> **QUOTED PASSAGE**
------------

Most of the time the Bible is about other people in other places at other times. While not history as you and I understand the word it is still historical in a real sense. It focuses on the mysteries of God and the every day life experiences of people in these far off lands. We read the words and apply them to our own situations, but it is most commonly an exercise of interpretation and application, exegesis and theology in the purest sense of the word. By using analogy we can make sense of our own lives and the ways of God. By using an open, prayerful heart we can hear God speak to us through His living Word here and now.
However, today, Jesus is talking about us. Not in a generic, "you too can apply this to your life," but in an actual focus on us. You and Me. People who did not exist then. People whom He had in mind and on His heart at the Last Supper. I think if He is that focused on us we should focus on what He said.
In Morning Prayer today our Gospel was from John 17:20ff. During Easter Season it is customary to go to John's Last Supper account and read and meditate on the words of Jesus there. Today's words are toward the very end of the discourse, just before they go out to the garden. Jesus says, "I ask not only on behalf of these [disciples] but also on behalf of those who will believe in Me through their word." That is where we showed up in His prayer. We are the ones who believe through the word (testimony) of the disciples. We are those who have not seen yet believe. This lets us know that Jesus intended a movement. He intended that people tell other people and form a fellowship. In fact, that is the main focus. Hear His words:
As You, Father, are in Me and I am in You, may they also be in Us so that the world may believe that You have sent Me. Church unity has an evangelistic utility. The disunity of the church is the primary anti-Gospel. People pointing at our feuding and fighting and failure to get along is sufficient cause for them to doubt that Jesus is from God. And Jesus seems to have known that and prayed it would not happen. And based on church history it appears that the prayer of Jesus was not answered. We are not one. And the world does not believe. And our choices and decisions and behaviors factor into the failure of faith.

------------

(Plain-text sources of the documents)
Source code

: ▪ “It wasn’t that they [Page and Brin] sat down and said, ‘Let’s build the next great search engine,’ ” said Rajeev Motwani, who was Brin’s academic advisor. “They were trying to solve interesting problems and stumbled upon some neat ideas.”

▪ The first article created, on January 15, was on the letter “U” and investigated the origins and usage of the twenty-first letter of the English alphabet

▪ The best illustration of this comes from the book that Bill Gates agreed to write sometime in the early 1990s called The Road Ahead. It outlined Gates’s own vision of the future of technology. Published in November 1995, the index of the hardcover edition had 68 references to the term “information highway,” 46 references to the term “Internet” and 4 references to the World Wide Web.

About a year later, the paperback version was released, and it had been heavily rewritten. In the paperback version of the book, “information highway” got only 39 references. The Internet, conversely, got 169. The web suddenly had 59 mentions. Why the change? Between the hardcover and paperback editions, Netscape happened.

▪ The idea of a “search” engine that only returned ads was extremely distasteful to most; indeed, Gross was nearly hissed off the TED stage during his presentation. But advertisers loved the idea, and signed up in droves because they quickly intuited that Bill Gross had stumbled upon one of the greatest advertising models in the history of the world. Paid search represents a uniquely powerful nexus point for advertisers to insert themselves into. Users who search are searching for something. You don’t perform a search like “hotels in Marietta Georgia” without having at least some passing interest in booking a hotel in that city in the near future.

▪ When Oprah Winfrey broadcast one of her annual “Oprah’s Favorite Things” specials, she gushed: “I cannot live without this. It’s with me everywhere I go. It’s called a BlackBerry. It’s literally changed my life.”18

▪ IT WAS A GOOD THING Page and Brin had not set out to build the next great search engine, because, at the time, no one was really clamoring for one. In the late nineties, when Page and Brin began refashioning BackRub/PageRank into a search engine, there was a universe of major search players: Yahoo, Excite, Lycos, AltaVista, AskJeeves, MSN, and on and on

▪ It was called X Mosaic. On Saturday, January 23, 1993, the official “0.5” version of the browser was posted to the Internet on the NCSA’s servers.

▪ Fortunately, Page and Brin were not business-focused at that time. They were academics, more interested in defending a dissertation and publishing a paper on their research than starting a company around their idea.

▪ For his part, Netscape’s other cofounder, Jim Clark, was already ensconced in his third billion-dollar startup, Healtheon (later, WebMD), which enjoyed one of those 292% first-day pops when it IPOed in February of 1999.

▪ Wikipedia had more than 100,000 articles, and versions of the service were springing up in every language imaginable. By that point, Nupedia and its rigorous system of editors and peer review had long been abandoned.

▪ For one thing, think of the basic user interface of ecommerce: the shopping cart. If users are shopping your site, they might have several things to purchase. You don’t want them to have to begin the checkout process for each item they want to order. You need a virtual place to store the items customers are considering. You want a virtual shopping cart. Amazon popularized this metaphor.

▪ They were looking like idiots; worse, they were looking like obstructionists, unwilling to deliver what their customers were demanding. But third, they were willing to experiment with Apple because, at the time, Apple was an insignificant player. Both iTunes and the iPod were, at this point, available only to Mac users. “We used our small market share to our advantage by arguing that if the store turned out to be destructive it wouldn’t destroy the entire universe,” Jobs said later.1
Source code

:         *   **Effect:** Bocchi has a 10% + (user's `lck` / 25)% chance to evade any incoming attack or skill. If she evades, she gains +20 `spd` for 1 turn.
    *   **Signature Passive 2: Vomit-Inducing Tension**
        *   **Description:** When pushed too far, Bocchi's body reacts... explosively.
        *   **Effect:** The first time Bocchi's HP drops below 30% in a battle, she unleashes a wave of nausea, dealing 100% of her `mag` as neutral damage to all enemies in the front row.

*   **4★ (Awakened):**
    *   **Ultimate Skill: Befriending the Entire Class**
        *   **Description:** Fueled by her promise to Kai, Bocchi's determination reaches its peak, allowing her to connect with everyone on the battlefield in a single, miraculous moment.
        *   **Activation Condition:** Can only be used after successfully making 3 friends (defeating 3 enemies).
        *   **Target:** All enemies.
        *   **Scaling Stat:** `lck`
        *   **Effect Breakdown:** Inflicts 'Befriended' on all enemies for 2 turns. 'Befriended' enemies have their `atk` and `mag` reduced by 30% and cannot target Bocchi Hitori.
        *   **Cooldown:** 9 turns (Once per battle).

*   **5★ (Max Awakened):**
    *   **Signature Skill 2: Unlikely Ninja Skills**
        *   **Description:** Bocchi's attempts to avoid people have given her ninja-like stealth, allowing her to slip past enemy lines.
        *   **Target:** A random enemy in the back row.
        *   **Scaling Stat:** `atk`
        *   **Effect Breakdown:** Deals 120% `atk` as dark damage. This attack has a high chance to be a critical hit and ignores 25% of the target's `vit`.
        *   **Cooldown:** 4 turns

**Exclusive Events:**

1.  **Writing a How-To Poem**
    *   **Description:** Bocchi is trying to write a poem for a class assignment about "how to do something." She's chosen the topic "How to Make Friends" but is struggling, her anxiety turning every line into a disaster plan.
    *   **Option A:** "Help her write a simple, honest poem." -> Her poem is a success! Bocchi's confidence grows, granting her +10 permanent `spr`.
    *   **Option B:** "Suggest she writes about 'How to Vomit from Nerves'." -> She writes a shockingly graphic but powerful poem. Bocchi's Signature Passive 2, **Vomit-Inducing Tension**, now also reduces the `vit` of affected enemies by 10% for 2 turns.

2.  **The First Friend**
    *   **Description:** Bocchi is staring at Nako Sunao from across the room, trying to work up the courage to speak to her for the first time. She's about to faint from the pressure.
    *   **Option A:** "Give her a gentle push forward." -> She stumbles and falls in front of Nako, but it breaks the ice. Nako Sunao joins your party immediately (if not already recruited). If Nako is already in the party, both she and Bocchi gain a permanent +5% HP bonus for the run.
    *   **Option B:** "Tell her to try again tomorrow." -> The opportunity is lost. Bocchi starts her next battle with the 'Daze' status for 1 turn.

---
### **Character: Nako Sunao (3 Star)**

------------

> **TASK**
Reproduce the reflection on Jesus's prayer for unity in John 17 word for word, from its first sentence to its last.

> **ANSWER FOR THIS EXERCISE**
Most of the time the Bible is about other people in other places at other times. While not history as you and I understand the word it is still historical in a real sense. It focuses on the mysteries of God and the every day life experiences of people in these far off lands. We read the words and apply them to our own situations, but it is most commonly an exercise of interpretation and application, exegesis and theology in the purest sense of the word. By using analogy we can make sense of our own lives and the ways of God. By using an open, prayerful heart we can hear God speak to us through His living Word here and now.
However, today, Jesus is talking about us. Not in a generic, "you too can apply this to your life," but in an actual focus on us. You and Me. People who did not exist then. People whom He had in mind and on His heart at the Last Supper. I think if He is that focused on us we should focus on what He said.
In Morning Prayer today our Gospel was from John 17:20ff. During Easter Season it is customary to go to John's Last Supper account and read and meditate on the words of Jesus there. Today's words are toward the very end of the discourse, just before they go out to the garden. Jesus says, "I ask not only on behalf of these [disciples] but also on behalf of those who will believe in Me through their word." That is where we showed up in His prayer. We are the ones who believe through the word (testimony) of the disciples. We are those who have not seen yet believe. This lets us know that Jesus intended a movement. He intended that people tell other people and form a fellowship. In fact, that is the main focus. Hear His words:
As You, Father, are in Me and I am in You, may they also be in Us so that the world may believe that You have sent Me. Church unity has an evangelistic utility. The disunity of the church is the primary anti-Gospel. People pointing at our feuding and fighting and failure to get along is sufficient cause for them to doubt that Jesus is from God. And Jesus seems to have known that and prayed it would not happen. And based on church history it appears that the prayer of Jesus was not answered. We are not one. And the world does not believe. And our choices and decisions and behaviors factor into the failure of faith.